Concerns have been raised that breast cancer screening might lead to some women undergoing unnecessary treatment.

Researchers looked at international studies on half a million women.

They found that for every 2,000 women screened over a decade, one will have her life prolonged, but 10 will have to undergo unnecessary treatment.
The report, published in the Cochrane Library, involved a review of breast cancer research papers from around the world.

The scientists found mammograms did reduce the number of women dying from the disease.

But they also discovered it was diagnosing woman with breast cancer who would have survived without treatment, meaning they were undergoing unnecessary chemotherapy, radiotherapy or mastectomies.

About a fifth of cancers picked up by screening are in the milk ducts of the breast.
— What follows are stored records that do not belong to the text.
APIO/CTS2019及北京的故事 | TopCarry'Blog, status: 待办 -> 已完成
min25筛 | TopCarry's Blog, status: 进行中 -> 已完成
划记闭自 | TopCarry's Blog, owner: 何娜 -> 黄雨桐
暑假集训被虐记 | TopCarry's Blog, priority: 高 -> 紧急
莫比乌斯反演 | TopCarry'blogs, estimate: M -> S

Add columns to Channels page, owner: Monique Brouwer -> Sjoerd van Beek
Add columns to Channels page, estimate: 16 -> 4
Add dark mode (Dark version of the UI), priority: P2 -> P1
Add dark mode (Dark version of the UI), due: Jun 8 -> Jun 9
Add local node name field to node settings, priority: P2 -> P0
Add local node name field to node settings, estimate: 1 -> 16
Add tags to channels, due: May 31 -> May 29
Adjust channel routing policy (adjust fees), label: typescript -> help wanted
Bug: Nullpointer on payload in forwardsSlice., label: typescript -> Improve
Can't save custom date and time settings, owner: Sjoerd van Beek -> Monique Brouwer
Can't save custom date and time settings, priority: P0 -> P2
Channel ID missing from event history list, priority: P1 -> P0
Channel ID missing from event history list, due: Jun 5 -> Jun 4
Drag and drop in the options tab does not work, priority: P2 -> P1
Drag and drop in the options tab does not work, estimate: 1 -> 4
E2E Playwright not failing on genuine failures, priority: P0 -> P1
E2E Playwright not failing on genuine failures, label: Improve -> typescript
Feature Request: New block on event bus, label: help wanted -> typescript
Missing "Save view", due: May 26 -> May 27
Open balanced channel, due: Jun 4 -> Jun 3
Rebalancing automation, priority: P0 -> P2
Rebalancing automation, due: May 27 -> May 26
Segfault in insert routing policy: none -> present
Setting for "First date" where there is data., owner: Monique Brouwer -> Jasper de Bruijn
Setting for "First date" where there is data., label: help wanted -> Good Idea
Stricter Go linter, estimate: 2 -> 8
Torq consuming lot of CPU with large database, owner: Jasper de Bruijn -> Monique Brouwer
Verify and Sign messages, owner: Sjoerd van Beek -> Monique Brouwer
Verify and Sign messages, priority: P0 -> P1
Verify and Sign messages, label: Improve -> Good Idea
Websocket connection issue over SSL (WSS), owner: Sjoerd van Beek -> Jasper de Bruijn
Some of these cancers will progress while others will not - but there is no way of predicting what will happen.

This means women and doctors have to decide whether or not to risk doing nothing, or go ahead with treatment which might be unnecessary.

They also revealed a further 200 women out of every 2,000 experienced distress and anxiety because of false positives - a result that indicated a cancer was present but was later found to be wrong.
In 2001, the same authors concluded there was no convincing evidence that screening programmes reduce mortality from the disease.

Not that surprising and not that new (except for quantification). The key finding is that there are apparently ten times as many false positives as actual positives. Women should certainly be warned about this, loud and clear. Unfortunately the findings go against the current dogma, so the health professionals will likely just pretend the study never happened.